== EXERCISE DATA

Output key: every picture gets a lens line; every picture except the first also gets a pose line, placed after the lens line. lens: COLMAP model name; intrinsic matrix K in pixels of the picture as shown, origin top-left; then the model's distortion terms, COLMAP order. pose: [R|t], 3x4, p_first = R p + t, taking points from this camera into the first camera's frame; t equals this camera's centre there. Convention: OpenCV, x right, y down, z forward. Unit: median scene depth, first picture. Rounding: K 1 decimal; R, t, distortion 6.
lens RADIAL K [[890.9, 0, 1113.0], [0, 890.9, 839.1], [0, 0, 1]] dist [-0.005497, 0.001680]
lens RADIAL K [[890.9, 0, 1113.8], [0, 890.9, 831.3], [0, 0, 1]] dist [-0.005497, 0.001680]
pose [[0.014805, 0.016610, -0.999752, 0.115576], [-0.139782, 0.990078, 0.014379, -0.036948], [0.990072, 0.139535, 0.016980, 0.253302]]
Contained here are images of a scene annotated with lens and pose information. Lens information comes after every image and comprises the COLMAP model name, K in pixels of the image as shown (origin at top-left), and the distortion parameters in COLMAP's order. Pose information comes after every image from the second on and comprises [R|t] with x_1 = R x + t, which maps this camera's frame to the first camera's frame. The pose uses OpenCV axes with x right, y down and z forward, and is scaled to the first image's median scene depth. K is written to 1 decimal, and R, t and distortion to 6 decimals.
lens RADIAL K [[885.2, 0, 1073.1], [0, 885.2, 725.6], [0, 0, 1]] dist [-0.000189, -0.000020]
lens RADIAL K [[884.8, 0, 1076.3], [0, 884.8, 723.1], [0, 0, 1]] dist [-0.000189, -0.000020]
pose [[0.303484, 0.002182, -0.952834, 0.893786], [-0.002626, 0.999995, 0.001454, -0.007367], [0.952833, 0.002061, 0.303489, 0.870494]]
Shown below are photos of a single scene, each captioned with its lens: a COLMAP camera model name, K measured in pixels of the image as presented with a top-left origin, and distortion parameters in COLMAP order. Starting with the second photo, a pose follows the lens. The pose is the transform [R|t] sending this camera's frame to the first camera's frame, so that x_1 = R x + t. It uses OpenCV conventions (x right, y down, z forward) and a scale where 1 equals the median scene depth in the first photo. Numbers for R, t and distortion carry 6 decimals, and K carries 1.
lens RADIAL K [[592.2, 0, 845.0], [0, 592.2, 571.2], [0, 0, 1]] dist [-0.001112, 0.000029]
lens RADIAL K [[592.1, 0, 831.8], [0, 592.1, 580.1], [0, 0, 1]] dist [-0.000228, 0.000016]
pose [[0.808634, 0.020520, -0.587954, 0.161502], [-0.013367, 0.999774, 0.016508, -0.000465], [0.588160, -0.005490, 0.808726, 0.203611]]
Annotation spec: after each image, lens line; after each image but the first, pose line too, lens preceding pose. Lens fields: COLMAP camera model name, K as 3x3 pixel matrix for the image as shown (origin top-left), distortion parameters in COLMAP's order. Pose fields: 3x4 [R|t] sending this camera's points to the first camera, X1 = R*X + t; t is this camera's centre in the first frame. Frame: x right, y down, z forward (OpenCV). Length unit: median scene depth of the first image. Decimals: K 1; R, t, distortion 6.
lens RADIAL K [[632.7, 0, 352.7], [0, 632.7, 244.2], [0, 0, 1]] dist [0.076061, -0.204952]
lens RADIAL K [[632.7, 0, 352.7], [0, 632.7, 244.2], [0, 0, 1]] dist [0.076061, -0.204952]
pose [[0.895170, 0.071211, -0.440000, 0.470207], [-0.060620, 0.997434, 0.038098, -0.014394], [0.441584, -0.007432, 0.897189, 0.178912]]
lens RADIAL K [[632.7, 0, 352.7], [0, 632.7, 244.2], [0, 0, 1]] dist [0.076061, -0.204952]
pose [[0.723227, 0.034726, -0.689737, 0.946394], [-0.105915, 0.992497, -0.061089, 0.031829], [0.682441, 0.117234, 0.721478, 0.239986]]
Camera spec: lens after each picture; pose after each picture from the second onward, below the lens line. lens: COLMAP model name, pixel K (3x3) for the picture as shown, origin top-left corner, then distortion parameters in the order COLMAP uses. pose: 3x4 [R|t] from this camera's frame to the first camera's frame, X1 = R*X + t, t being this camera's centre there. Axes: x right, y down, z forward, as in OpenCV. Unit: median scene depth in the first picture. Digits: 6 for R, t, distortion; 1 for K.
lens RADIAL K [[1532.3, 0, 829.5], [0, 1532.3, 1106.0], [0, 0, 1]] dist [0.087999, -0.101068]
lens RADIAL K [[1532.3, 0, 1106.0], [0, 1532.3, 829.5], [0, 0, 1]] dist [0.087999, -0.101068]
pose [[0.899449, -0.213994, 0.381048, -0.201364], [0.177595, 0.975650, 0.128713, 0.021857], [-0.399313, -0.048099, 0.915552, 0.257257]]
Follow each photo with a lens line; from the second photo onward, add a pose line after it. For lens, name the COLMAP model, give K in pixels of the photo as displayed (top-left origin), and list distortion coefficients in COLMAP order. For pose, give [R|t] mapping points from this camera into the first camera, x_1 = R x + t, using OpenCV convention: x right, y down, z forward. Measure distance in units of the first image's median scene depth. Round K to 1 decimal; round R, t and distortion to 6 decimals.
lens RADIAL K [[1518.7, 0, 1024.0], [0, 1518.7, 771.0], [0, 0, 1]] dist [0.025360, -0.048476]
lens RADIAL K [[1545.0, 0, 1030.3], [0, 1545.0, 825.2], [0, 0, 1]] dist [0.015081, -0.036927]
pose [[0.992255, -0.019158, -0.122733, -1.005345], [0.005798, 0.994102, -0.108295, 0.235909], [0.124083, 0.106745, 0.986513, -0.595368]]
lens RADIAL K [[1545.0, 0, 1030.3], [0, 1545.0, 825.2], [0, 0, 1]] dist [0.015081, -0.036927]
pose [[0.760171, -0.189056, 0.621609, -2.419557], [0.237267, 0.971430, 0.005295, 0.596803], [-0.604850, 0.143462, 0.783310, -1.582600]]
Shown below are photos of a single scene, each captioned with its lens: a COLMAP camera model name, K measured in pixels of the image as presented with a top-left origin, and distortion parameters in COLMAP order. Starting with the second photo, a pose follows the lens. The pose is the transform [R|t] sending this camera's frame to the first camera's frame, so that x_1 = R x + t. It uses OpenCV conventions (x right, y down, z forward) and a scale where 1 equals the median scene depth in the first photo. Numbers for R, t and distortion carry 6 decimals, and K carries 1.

====

- **REQUIREMENT**
Could you copy the records word for word from the line with "Annotation spec: after" to the line with "-0.007432, 0.897189, 0.178912]]", including both of those lines?

- **RESULT FOR THIS TASK**
Annotation spec: after each image, lens line; after each image but the first, pose line too, lens preceding pose. Lens fields: COLMAP camera model name, K as 3x3 pixel matrix for the image as shown (origin top-left), distortion parameters in COLMAP's order. Pose fields: 3x4 [R|t] sending this camera's points to the first camera, X1 = R*X + t; t is this camera's centre in the first frame. Frame: x right, y down, z forward (OpenCV). Length unit: median scene depth of the first image. Decimals: K 1; R, t, distortion 6.
lens RADIAL K [[632.7, 0, 352.7], [0, 632.7, 244.2], [0, 0, 1]] dist [0.076061, -0.204952]
lens RADIAL K [[632.7, 0, 352.7], [0, 632.7, 244.2], [0, 0, 1]] dist [0.076061, -0.204952]
pose [[0.895170, 0.071211, -0.440000, 0.470207], [-0.060620, 0.997434, 0.038098, -0.014394], [0.441584, -0.007432, 0.897189, 0.178912]]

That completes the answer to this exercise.